Damas et Washington combattent le même ennemi, mais chacun de son côté

Le régime de Damas et les États-Unis, qui bombardent tous les deux les jihadistes de l'État islamique en Syrie et en Irak, insistent sur le fait que vouloir anéantir leur ennemi commun ne signifie pas pour autant combattre côte à côte.

"En frappant l'État islamique (EI), Damas signifie aux Américains qu'il n'a pas besoin de leur aviation contre l'EI", affirme à l'AFP Waddah Abed Rabbo, directeur du quotidien al-Watan, proche du pouvoir à Damas.

"Il rappelle au monde qu'il est incontournable pour lutter contre le terrorisme", souligne-t-il.

Le régime nie toute légitimité à la rébellion en Syrie et qualifie toutes ses composantes, qu'il s'agisse des modérés ou des jihadistes, de "terroristes" financés par l'étranger.

Depuis que Washington a commencé à bombarder le 8 août les positions des jihadistes en Irak, Damas soupçonne ce pays, hostile au président Bachar al-Assad, de chercher à élargir son champ d'action jusqu'en Syrie et y frapper tant les jihadistes que l'armée du régime.

"Notre traitons l'Amérique comme un adversaire depuis trois ans et six mois", assure Bassam Abou Abdallah, directeur du Centre d'études stratégiques à Damas.

"Il est possible que les Américains soient convaincus maintenant de la nécessité de coopérer avec la Syrie, mais cette dernière refuse toute collaboration militaire et sécuritaire sans un accord au niveau politique", ajoute-t-il.

La crise en Syrie a commencé par la répression meurtrière en mars 2011 de manifestations pacifiques anti-régime, poussant à la révolte armée, les pays occidentaux, Washington en tête, appelant à maintes reprises au départ du président syrien.

Début 2014, M. Assad avait assuré que les renseignements occidentaux, inquiets de l'engagement massif de leurs ressortissants dans les rangs de l'EI, avaient sollicité l'aide de la Syrie, mais que Damas avait refusé tant que ces pays soutenaient l'opposition.

Washington a également démenti tout rapprochement avec Damas, la porte-parole du département d'État Marie Harf exprimant lundi son "vif désaccord" avec l'idée soutenant que les deux pays seraient "sur la même longueur d'onde" contre l'EI.

Elle a expliqué qu'en Irak, le gouvernement de Bagdad avait demandé une intervention américaine pour juguler l'offensive jihadiste, alors qu'en Syrie, le régime serait responsable de la montée en puissance de l'EI et d'autres groupes jihadistes.

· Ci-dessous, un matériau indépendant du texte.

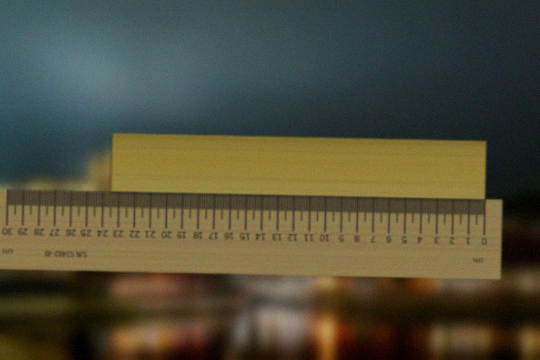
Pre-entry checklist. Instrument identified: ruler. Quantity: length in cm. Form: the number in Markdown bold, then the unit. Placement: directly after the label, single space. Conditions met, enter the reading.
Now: **23.5** cm
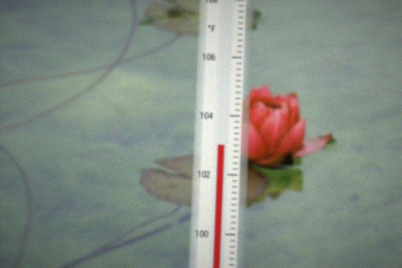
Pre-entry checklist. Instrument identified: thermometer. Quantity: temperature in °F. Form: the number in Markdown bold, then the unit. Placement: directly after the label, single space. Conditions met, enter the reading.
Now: **103** °F
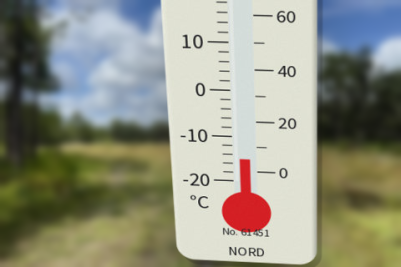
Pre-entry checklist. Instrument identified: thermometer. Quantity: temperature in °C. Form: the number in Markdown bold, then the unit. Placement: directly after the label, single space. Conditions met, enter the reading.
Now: **-15** °C
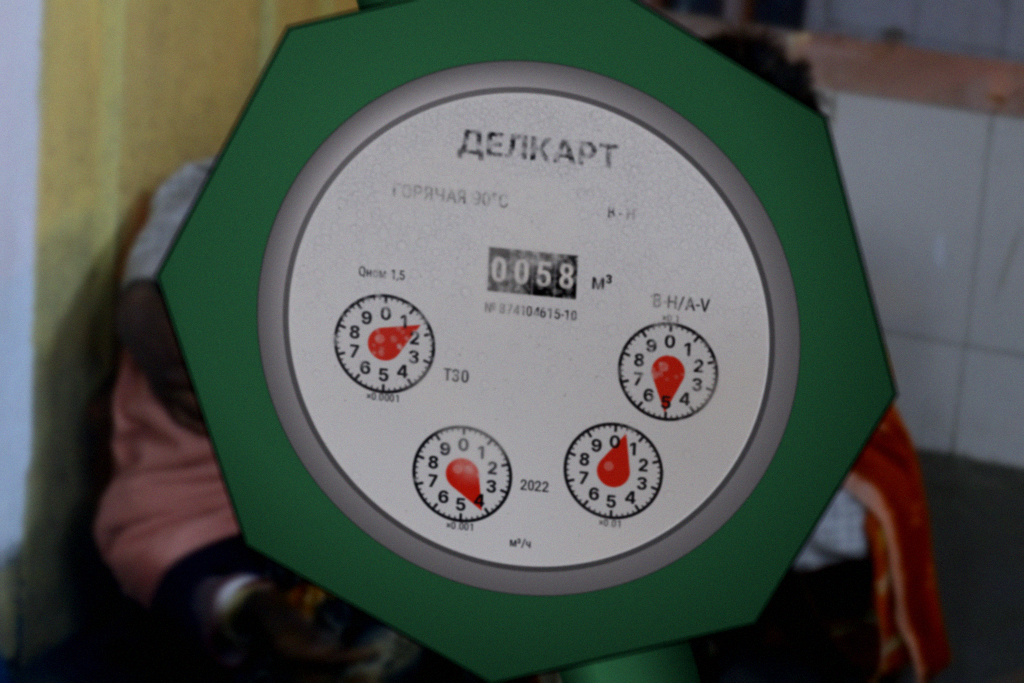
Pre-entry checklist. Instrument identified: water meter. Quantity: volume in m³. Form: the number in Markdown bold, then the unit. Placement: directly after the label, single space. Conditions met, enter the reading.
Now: **58.5041** m³
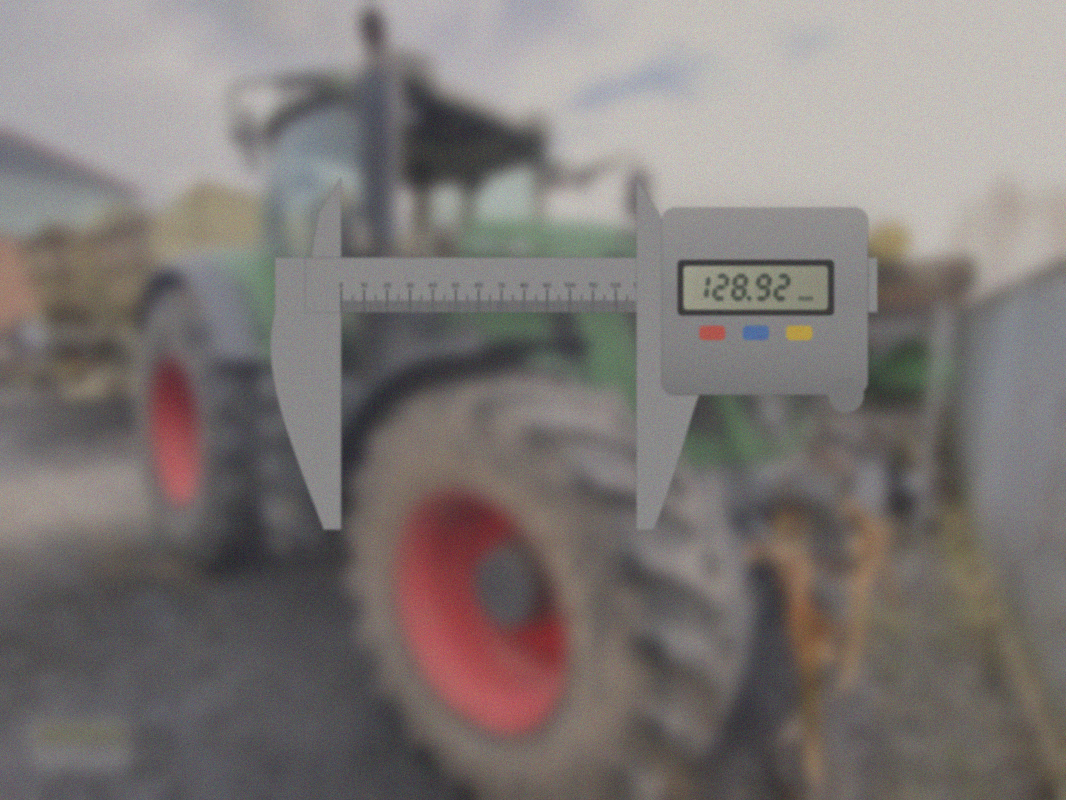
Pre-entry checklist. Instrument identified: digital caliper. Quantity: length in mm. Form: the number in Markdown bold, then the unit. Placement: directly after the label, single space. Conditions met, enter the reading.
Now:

Mme Harf a jugé "un petit peu trop simpliste" de comparer les deux théâtres d'opérations, tout en reconnaissant que c'était "une bonne chose que des combattants de l'EI soient éliminés" en Irak mais aussi en Syrie.

La guerre en Syrie a débuté par des combats entre rebelles et forces du régime, puis s'est doublée début 2014 d'affrontements entre rebelles et jihadistes. Elle s'est encore compliquée depuis juillet, lorsque des jihadistes ont lancé des attaques meurtrières contre des bases de l'armée.

Rares aussi sont les experts qui croient à un rapprochement entre Damas et l'Occident.

"Au mieux, il peut se produire une reconnaissance tacite que les États-Unis, la Syrie et l'Irak combattent l'EI, mais je doute qu'il y ait coopération explicite et directe entre Assad et les États-Unis", note Jens David Ohlin, professeur à l'École de droit Cornell aux Etats-unis.

L'ancien ambassadeur des Pays-Bas et expert de la Syrie, Nikolaos van Dam, juge aussi peu probable un changement d'alliances.

"C'est difficile pour le régime d'Assad de convaincre les Occidentaux qu'il serait plus fructueux d'unir leurs forces contre l'EI, car ils ont coupé depuis longtemps tout contact avec Damas et ne veulent pas coopérer avec Assad même si ce serait mieux d'un point de stratégique", dit-il.

Cette hostilité a été affichée une fois de plus vendredi lors du vote par le Conseil de sécurité de l'ONU d'une résolution contre les jihadistes.

Lorsque l'ambassadeur syrien Bachar Jaafari a affirmé que la Syrie était un "partenaire indispensable dans la lutte contre le terrorisme", son homologue britannique Mark Lyall Grant a rétorqué: "Assad est pour une large part responsable du terrorisme, il ne représente certainement pas la solution".

Pour Lina Khatib, directrice de Carnegie Moyen-Orient, "si le régime ne reçoit pas un signal positif de l'Occident, il multipliera les raids contre l'EI et se présentera comme une victime qui est capable de faire face à ses ennemis même si elle ne reçoit aucun soutien international".